Rosehearty School pupils were lucky enough to be part of the initiative, which saw John Duncan Fergusson’s 1910 oil painting ‘Hortensia’ loaned to the school from the University of Aberdeen’s Museum Collections.
The painting was accompanied by Shona Elliott of the University’s Museums service and Professor John Morrison of the University’s History of Art department.
Professor Morrison gave a talk to P4-7 pupils, giving them the opportunity to learn about the history and context of the painting and to inspire them to create their own works of art.
During one of the talks, Professor Morrison said the painting on show was “worth more than a Ferrari”.
During the course of the day, P4 pupils created their own works based on the painting; P5 pupils made their own collages; P6 pupils recreated part of the visiting masterpiece; and P7 pupils created their own artworks, using Hortensia as their inspiration, but had to change at least one aspect of the painting.
Commenting, Head teacher Roselynn Birnie said: “We’re really privileged and excited about this initiative.

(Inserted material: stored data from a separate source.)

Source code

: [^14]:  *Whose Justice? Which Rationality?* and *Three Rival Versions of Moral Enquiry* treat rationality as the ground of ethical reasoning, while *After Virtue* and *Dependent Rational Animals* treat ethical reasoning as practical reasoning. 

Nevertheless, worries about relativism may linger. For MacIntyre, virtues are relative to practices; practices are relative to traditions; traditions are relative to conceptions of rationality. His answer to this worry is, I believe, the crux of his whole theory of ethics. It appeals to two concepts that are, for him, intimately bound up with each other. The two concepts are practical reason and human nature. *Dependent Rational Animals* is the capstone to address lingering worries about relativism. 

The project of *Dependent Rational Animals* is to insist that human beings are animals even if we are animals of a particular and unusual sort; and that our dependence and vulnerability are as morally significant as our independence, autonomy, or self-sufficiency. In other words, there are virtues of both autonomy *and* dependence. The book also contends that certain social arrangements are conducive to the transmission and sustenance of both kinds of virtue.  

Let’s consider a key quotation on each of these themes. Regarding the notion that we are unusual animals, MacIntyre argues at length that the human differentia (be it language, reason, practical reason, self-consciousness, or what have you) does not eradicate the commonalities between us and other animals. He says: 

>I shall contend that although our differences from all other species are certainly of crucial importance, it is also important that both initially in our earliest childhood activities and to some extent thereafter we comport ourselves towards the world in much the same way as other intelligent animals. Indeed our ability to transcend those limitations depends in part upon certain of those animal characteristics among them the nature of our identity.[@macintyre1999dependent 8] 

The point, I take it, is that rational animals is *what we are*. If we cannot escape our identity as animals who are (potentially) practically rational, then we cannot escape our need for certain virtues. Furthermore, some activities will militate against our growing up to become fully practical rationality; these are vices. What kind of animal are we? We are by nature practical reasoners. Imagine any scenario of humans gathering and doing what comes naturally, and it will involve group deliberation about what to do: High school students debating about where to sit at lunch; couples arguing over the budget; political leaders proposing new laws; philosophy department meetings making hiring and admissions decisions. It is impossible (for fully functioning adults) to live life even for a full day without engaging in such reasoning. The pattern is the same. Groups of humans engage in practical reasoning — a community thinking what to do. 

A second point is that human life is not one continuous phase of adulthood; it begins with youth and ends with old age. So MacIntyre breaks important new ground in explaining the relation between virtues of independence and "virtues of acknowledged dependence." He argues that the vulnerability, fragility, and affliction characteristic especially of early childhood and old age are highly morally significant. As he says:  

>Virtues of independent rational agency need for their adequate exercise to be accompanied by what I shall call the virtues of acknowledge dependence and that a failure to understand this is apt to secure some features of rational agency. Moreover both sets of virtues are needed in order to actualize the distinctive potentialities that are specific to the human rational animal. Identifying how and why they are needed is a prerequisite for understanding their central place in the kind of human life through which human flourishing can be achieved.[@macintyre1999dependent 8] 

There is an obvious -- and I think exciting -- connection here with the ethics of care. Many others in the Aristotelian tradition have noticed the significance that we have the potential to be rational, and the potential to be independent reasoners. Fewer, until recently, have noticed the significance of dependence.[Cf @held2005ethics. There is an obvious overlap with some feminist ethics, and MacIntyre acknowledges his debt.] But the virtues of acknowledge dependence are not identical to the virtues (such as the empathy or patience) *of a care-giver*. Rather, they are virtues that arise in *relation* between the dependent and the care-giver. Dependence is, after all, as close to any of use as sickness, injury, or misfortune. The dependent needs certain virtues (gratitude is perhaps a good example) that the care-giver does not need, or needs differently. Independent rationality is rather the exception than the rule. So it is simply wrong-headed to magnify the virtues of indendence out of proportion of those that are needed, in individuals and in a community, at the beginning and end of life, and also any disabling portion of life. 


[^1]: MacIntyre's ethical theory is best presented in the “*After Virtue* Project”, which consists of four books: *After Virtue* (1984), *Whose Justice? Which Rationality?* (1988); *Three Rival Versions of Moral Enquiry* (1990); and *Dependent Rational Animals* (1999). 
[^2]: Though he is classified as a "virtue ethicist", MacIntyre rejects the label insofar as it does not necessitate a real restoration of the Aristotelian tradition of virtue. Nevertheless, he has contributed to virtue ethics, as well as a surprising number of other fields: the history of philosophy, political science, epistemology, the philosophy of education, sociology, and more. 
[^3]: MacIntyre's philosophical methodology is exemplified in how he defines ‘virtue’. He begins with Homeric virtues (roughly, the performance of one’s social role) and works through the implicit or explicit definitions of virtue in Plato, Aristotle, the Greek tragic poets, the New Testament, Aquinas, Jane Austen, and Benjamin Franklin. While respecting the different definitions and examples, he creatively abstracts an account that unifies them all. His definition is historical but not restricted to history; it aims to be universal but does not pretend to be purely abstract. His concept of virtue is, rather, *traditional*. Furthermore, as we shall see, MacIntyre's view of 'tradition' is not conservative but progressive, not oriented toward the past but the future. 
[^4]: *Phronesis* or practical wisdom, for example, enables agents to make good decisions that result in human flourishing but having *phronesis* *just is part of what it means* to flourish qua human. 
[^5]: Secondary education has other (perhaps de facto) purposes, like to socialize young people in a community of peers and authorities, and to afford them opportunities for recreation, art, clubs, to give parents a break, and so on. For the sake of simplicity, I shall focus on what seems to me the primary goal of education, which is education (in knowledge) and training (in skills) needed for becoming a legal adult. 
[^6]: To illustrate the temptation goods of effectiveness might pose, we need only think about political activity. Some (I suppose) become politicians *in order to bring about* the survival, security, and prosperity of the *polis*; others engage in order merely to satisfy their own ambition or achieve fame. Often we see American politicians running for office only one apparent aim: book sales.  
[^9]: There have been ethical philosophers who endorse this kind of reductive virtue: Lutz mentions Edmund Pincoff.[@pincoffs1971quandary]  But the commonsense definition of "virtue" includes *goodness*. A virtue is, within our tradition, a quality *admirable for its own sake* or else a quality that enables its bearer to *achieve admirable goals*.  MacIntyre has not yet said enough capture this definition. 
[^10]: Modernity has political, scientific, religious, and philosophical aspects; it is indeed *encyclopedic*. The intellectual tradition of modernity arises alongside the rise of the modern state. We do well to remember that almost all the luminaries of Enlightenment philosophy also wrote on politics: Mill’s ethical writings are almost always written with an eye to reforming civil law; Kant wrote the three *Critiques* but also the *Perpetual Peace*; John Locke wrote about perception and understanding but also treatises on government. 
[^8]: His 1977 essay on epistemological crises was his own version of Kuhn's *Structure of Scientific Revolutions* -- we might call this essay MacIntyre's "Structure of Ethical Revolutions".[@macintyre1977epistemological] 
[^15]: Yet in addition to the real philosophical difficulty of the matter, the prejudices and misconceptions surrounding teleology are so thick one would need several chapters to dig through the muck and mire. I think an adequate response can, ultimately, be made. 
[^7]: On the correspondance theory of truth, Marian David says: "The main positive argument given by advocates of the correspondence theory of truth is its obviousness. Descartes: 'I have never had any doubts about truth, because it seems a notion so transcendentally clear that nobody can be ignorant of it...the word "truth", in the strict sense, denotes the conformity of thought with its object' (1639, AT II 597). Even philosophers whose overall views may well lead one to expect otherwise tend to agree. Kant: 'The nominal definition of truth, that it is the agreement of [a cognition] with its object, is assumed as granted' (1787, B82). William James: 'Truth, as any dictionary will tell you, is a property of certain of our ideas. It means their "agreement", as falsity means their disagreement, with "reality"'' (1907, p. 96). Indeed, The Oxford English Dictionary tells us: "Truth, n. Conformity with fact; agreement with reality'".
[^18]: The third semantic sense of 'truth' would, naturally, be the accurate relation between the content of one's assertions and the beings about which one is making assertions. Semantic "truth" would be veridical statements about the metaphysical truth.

“It’s a great learning experience for the children and it’s supporting the Curriculum for Excellence.”
Shona Elliott, curator in the University’s Museums commented: “The University of Aberdeen’s museum collections are among the most important in Scotland.
“We have been delighted to work with the Public Catalogue Foundation and BBC Learning to arrange for the loan of one of the most important of our hundreds of paintings to Rosehearty School.”
The ‘Masterpieces into Schools’ scheme is organised by Your Paintings - a joint initiative between the BBC, the Public Catalogue Foundation and participating collections and museums from across the UK.
The University of Aberdeen offers many activities to engage the public with its research and expertise, including exhibitions, activities for schools, talks, festivals and events co-ordinated by the University’s award-winning public engagement with research unit.